'Sense of place' in jeopardy
A threatened commodity in modern Florida

May 6, 2007
By
BILL BELLEVILLE
Special to the Orlando Sentinel


I was standing out in Jake Glisson's backyard recently, overlooking the edge of Orange Lake. Jake, now 80, grew up on the other side of that lake near a little bend in a country road called Cross Creek. His nearest neighbor was author Marjorie Kinnan Rawlings, who earned a Pulitzer for her superb depiction of people and place in her Florida-based novel The Yearling.

Jake and I were talking about the endearing worth of individuality -- and why it's a threatened commodity in modern Florida. "Well, . . . everyone in Cross Creek was a character," said Jake. "You had room to spread out, room to be one. If you tried to be a character today in a condominium with walls only six inches thick, well, they'd ask you to leave." As if in affirmation, a pair of Florida sandhill cranes glided overhead, calling in that deep haunting way they do, like a bird from another time.

I've been hearing a lot about "sense of place" lately. Last year I wrote a book about the impacts of sprawl on "community." I tried to quantify personal costs, tried to define what it means to lose a place you care about in your heart. Then, on behalf of the Florida Humanities Council, I traveled the state, fielding questions about it. I visited Bartow and Cedar Key, Lake Wales and High Springs, and dozens of other small towns.

In doing so, I learned some valuable lessons: After being channelized, paved and retrofitted, Florida is finally being recognized for its singularity. The unique natural forces that speciated Florida black bears and cranes have also shaped culture. The relic small towns and villages left are our true icons of "place" -- the heritage that Rawlings and others once celebrated.
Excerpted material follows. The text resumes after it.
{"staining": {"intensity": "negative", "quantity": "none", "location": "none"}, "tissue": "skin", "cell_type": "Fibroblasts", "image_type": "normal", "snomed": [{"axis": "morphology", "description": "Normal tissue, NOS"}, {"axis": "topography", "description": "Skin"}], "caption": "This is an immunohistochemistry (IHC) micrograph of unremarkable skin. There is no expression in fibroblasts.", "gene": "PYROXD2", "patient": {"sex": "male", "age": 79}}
Despite our colorful and diverse politics, Floridians are almost uniformly united in their sorrow over loss of community. When development sprawls, it affects ranchers in Polk County, farmers in Umatilla, independent merchants in Bonita Springs. Our relic small towns are all under siege by the same forces that have culturally pureed so much of the rest of Florida.
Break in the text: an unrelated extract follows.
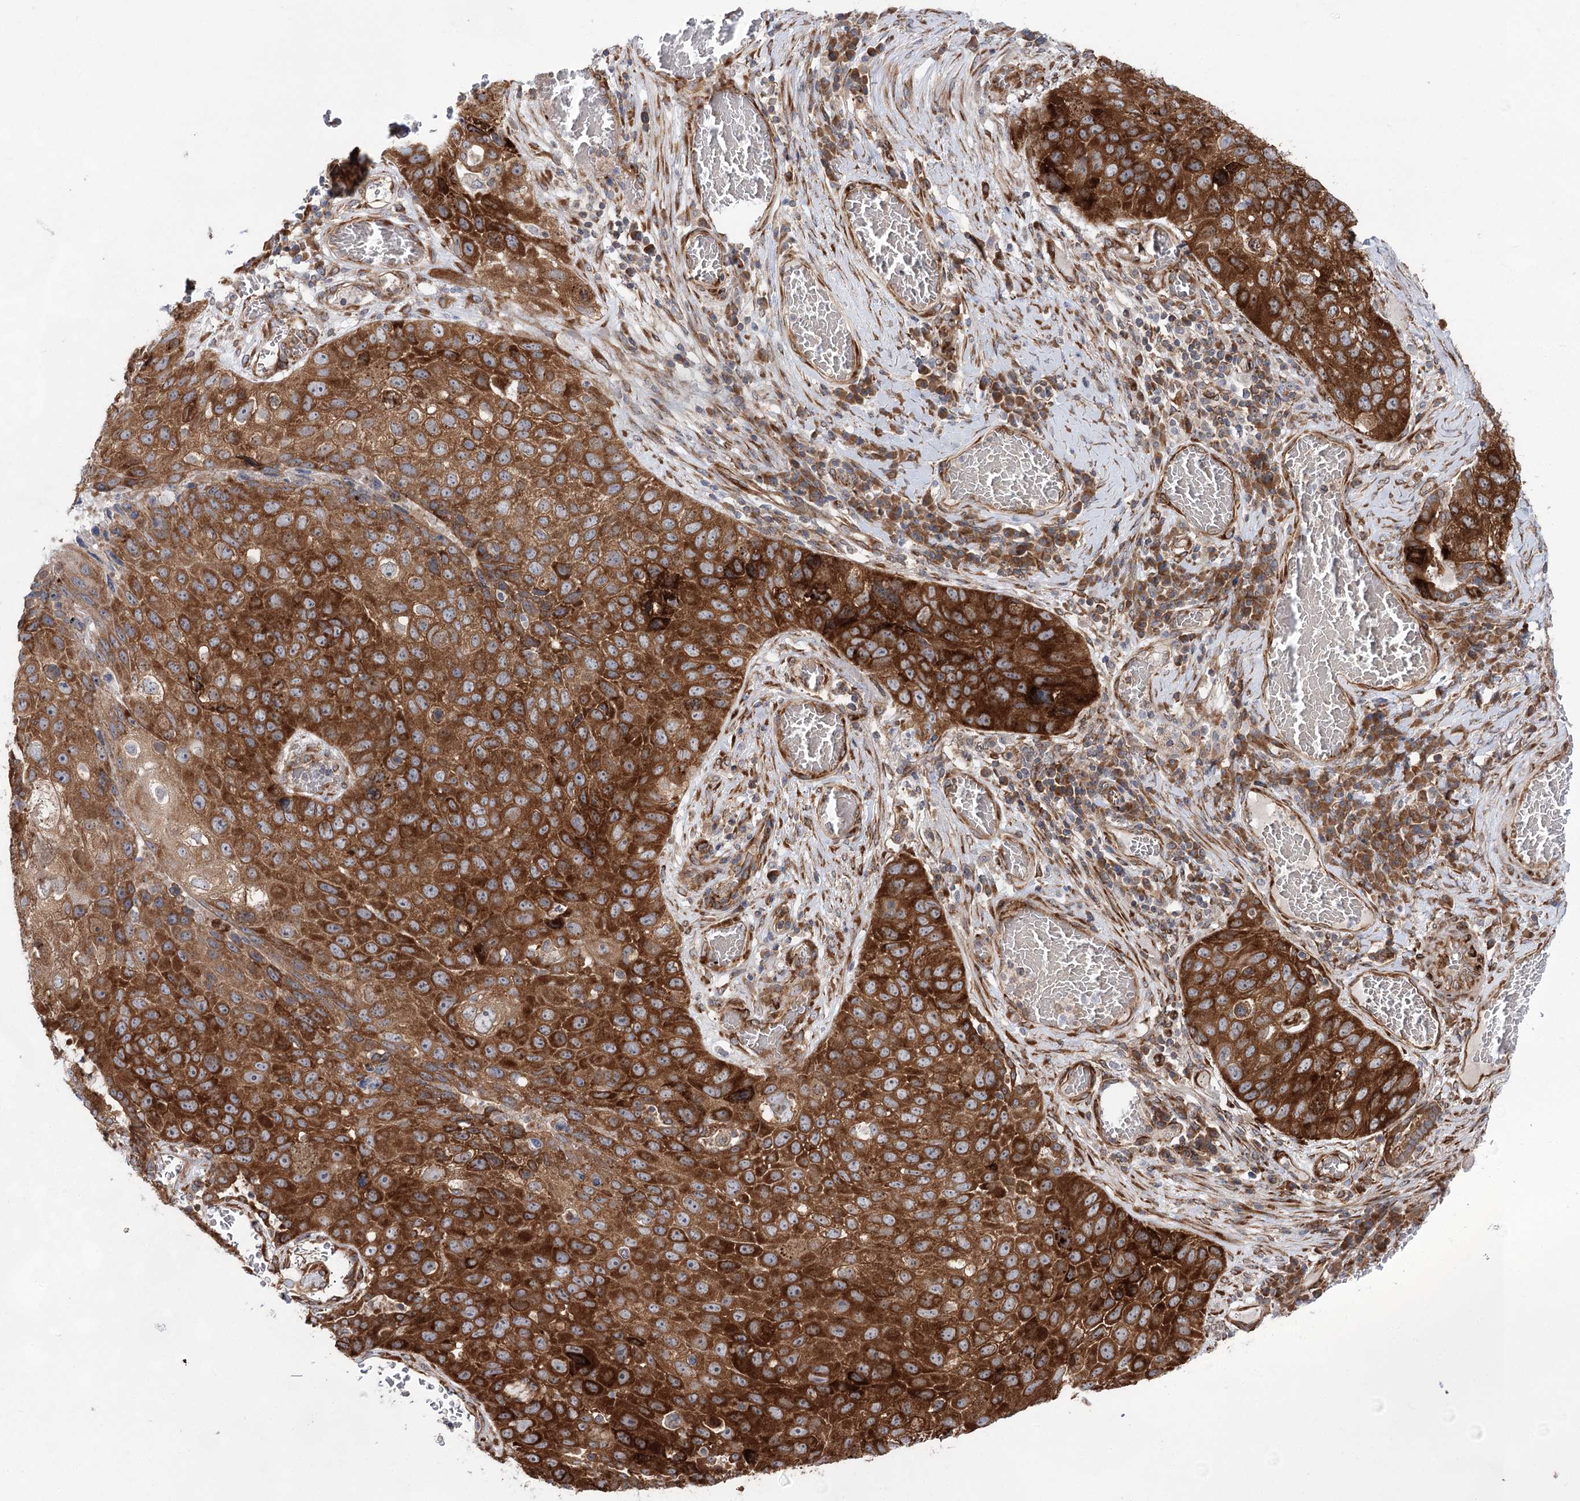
{"staining": {"intensity": "strong", "quantity": ">75%", "location": "cytoplasmic/membranous"}, "tissue": "lung cancer", "cell_type": "Tumor cells", "image_type": "cancer", "snomed": [{"axis": "morphology", "description": "Squamous cell carcinoma, NOS"}, {"axis": "topography", "description": "Lung"}], "caption": "Brown immunohistochemical staining in human lung cancer displays strong cytoplasmic/membranous staining in about >75% of tumor cells. (Stains: DAB (3,3'-diaminobenzidine) in brown, nuclei in blue, Microscopy: brightfield microscopy at high magnification).", "gene": "VWA2", "patient": {"sex": "male", "age": 61}}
Now, the authentic place where I've moved to escape the juggernaut of sprawl is in the crosshairs. And the threat in historic downtown Sanford is a sprawl that grows not horizontally -- but vertically.

The city of Sanford has decided to let a deep-pocket developer build four nine-story high-rise towers on a tiny shoal that -- without human intervention -- would still be underwater. Citizens who publicly opposed the disparate new building heights argued modern towers adjacent to the historic district would jeopardize both cultural and architectural scale.

Nearly all of those opposed were residents of the historic district. Nearly all who favored vertical sprawl were builders, Realtors and developers. One proponent said a tall skyline makes you think "something important is happening there." Those concerned Sanford is squandering its retro charm were labeled handwringers who "think the sky is falling."

Step outside of Florida for a moment: In his book Collapse, Professor Jared Diamond says when the interests of the decision-making elite clash with that of the average citizens, those elite "are likely to do things that profit themselves, regardless of whether those actions hurt everybody else." According to attorney Leslie Blackner, president of Florida Hometown Democracy, the power elite in Florida are developers who, working in tandem with elected officials, control land-use politics.

There are solutions. For instance, "New Urbanism" planning that clusters residents and mirrors the mixed use of small towns can work. But it pales when compared with a real-life small town. Indeed, a 2002 study by the University of Florida's Levin School of Law found annual economic activities driven by historic preservation amounted to $4.2 billion statewide.

Nonetheless, the mom and pop restaurants, barbershops, clothing stores and bookshops that still exist inside our relic towns are hanging on for dear life. Schemes to make money overnight will spell their end unless leaders with a sense of context come to their rescue.

"There is an affinity," Rawlings once wrote, "between people and place." When we manipulate place, what will it do to the people who were once shaped by it? Will a retention pond and a high-rise tower inspire and inform the landscape -- or will they isolate us from it?

And when we are surrounded on four sides by Jake Glisson's thin six-inch-thick walls, what kind of characters, ultimately, can we really be?

Bill Belleville is an award-winning author and documentary filmmaker specializing in nature and conservation. He lives in Sanford.